Entries taken from a collection
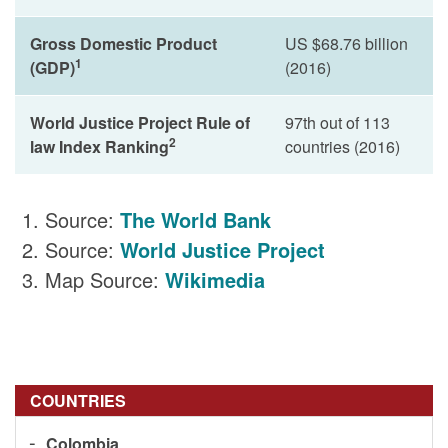
Gross Domestic Product
US $68.76 billion
1
(GDP)
(2016)
World Justice Project Rule of
97th out of 113
2
law Index Ranking
countries (2016)
Source:
The World Bank
Source:
World Justice Project
Map Source:
Wikimedia
COUNTRIES
Colombia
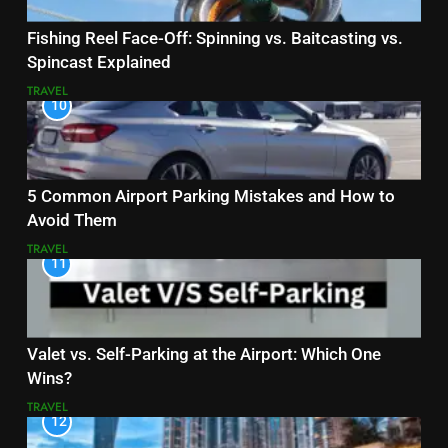
Fishing Reel Face-Off: Spinning vs. Baitcasting vs.
Spincast Explained
TRAVEL
10
5 Common Airport Parking Mistakes and How to
Avoid Them
TRAVEL
11
Valet vs. Self-Parking at the Airport: Which One
Wins?
TRAVEL
12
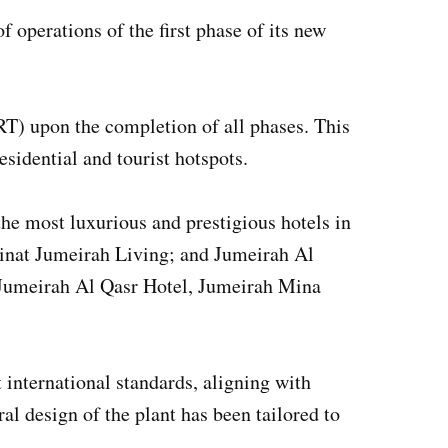
perations of the first phase of its new
(RT) upon the completion of all phases. This
sidential and tourist hotspots.
the most luxurious and prestigious hotels in
inat Jumeirah Living; and Jumeirah Al
, Jumeirah Al Qasr Hotel, Jumeirah Mina
 international standards, aligning with
al design of the plant has been tailored to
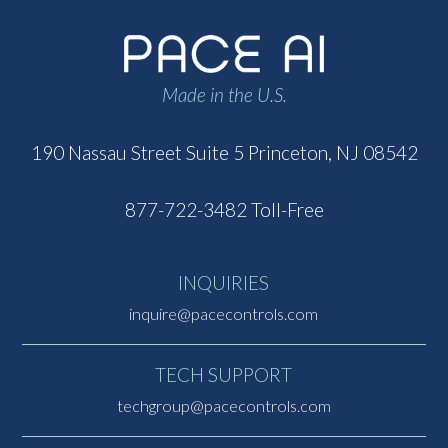
Made in the U.S.
190 Nassau Street
Suite 5
Princeton, NJ 08542
877-722-3482 Toll-Free
INQUIRIES
inquire@pacecontrols.com
TECH SUPPORT
techgroup@pacecontrols.com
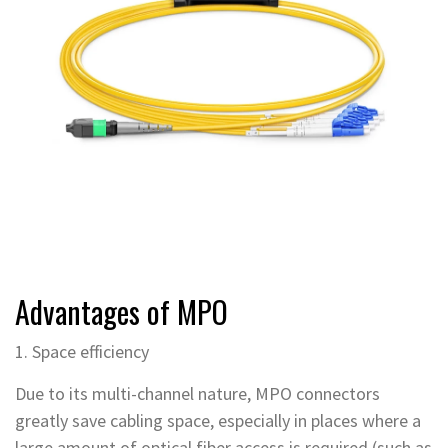
Advantages of MPO
1. Space efficiency
Due to its multi-channel nature, MPO connectors
greatly save cabling space, especially in places where a
large amount of optical fiber access is required (such as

__WHAT THE EXERCISE ASKS__
In your copy of the entries above, leave out the pictures and keep every word exact.

__WORKED SOLUTION__
Gross Domestic Product
US $68.76 billion
1
(GDP)
(2016)
World Justice Project Rule of
97th out of 113
2
law Index Ranking
countries (2016)
Source:
The World Bank
Source:
World Justice Project
Map Source:
Wikimedia
COUNTRIES
Colombia
Fishing Reel Face-Off: Spinning vs. Baitcasting vs.
Spincast Explained
TRAVEL
10
5 Common Airport Parking Mistakes and How to
Avoid Them
TRAVEL
11
Valet vs. Self-Parking at the Airport: Which One
Wins?
TRAVEL
12
perations of the first phase of its new
(RT) upon the completion of all phases. This
sidential and tourist hotspots.
the most luxurious and prestigious hotels in
inat Jumeirah Living; and Jumeirah Al
, Jumeirah Al Qasr Hotel, Jumeirah Mina
 international standards, aligning with
al design of the plant has been tailored to
Made in the U.S.
190 Nassau Street
Suite 5
Princeton, NJ 08542
877-722-3482 Toll-Free
INQUIRIES
inquire@pacecontrols.com
TECH SUPPORT
techgroup@pacecontrols.com
Advantages of MPO
1. Space efficiency
Due to its multi-channel nature, MPO connectors
greatly save cabling space, especially in places where a
large amount of optical fiber access is required (such as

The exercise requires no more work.